Photo Credit: James Roy Sullivan
Interview: Good Sleepy
Written by: Oliver Heffron
If you’re feeling bereft of good emo music, you probably just need Good Sleepy. The Central Massachusetts outfit's new sophomore LP, CONSTANT HUMMING, delivers hard-hitting, headbanging riffs with just the right dose of dreamy melodies, with expansive, polished production you’d never guess was mixed in a basement and not a major studio. On tracks like “LOOMING” and “ALL AT ONCE,” the band displays the mixture of raw, DIY energy and infectious songwriting that makes for a great record, and an even better live show.
Good Sleepy includes Thomas Sullivan (bass, vocals), Seth Girard (guitar, vocals), Ryan Duggan (guitar), and Jack Wensky (drums), all Worcester, MA natives. “It's a really nice area, very nice community,” Jack says. “There’s a lot of small towns,” Thomas adds. “Everybody knows everybody.”
The band started in high school when Thomas and Seth became friends over their shared love for music. “We both really liked the emo music and bonded over it,” Seth recalls. “Thomas and I started as a two-piece, just playing house shows.”
Ryan joined after seeing Good Sleepy at a garage show. “I happened to play guitar, and they're like, 'Oh, you play guitar, you should join the band.' And the rest is history,” he says. Thomas adds that the group completed its lineup while recording their first album at Sound Acres: “We needed a new drummer, Jack was there, and he's a great drummer. We've known him a long time.”
After three self-released EPs, Good Sleepy signed to No Sleep Records in 2020, following a feature on one of their compilations. This led to recording their debut LP, everysinglelittlebit, in rural Southern New Jersey at Sound Acres Studio at the year's end.
“Chris Freeman from Hot Mulligan contacted us after we signed and said, 'Come record with us, I'll be down there, and we'll get you three weeks in the studio.' It was a big shift from the DIY stuff,” Seth explains. “We'd never had real studio experience—going from messing around in Thomas's basement to a pro studio was a huge change.”
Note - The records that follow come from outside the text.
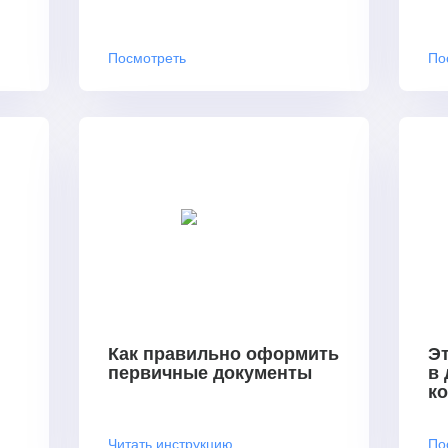
Посмотреть
По
Как правильно оформить
Эт
первичные документы
в
к
Читать инструкцию
По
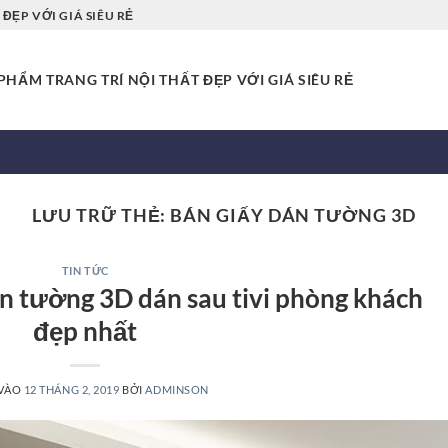
ĐẸP VỚI GIÁ SIÊU RẺ
HẨM TRANG TRÍ NỘI THẤT ĐẸP VỚI GIÁ SIÊU RẺ
LƯU TRỮ THẺ:
BÁN GIẤY DÁN TƯỜNG 3D
TIN TỨC
n tường 3D dán sau tivi phòng khách
đẹp nhất
 VÀO
12 THÁNG 2, 2019
BỞI
ADMINSON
Thomas says, “We signed right before COVID happened too, which was a weird time to be signing to a label as a band. But it worked out because it gave us so much time to get ready to take full advantage of that opportunity...And then coming back after COVID, our first show back, it was really sick to see the reception.”
Since their first album, the band brought professional studio experience back to their DIY roots and shifted their sound. “We ran dry on twinkly emo when we got into heavier music and took inspiration from that for this record,” Jack says. “We started this record years ago,” Ryan adds. “Our biggest inspirations are The Story So Far, Turnstile, Title Fight—bands we’ve now blended into our sound.”
Photo Credit: James Roy Sullivan
Thomas details their recording process: “We demoed everything out completely DIY back home, at my family's place, actually in the space that we grew up practicing in. So that was a nice, familiar kind of environment to be in during the demoing process, and the whole songwriting process."
Thomas notes that they spent one day in the studio with Boston-based producer Charlie Burket, tracking all 14 tracks on drums. “Shoutout to Jack for doing that.”
Despite the humble home studio, CONSTANT HUMMING features polished production that packs garage-show energy. “Every time we show it to our friends, they're like, 'Oh, like, what studio is this at?' And we're like, ‘we did it ourselves,’” Seth says. “With this space that we had, we really made it work. And I'm really proud of us for making it sound the way it did, for being in a basement, you know,” Jack adds.
Thomas and Seth agree their favorite from the new album is “745.” “It’s the most Good Sleepy song ever. Everything we’ve done is rolled into one, but better,” Seth says. “It just came so naturally and felt so right playing it,” Thomas adds.
Ryan says, “It changes, but 'LOOMING' is an extremely diverse track for me. It's very poppy, very heavy, very listenable.” Jack picks the intro track, 'ALL AT ONCE.' “We spent a very, very long time just trying to get that song to sound exactly the way we wanted it—whether that be the lead, drums, bass, melody. I think it’s very well crafted.”
To prepare for the new album, Good Sleepy launched their first five-week DIY headlining tour last summer. Seth shares, “Showing up across the country and having kids know your songs and sing the lyrics back to you—it's always pretty crazy.”
Reflecting on what the new album means to them, Ryan says, “ I think it's an amalgamation of us growing up as people, us growing as a band, and kind of pushing what we want to sound like.” With CONSTANT HUMMING, Good Sleepy doesn’t just return to their roots, but amplifies them.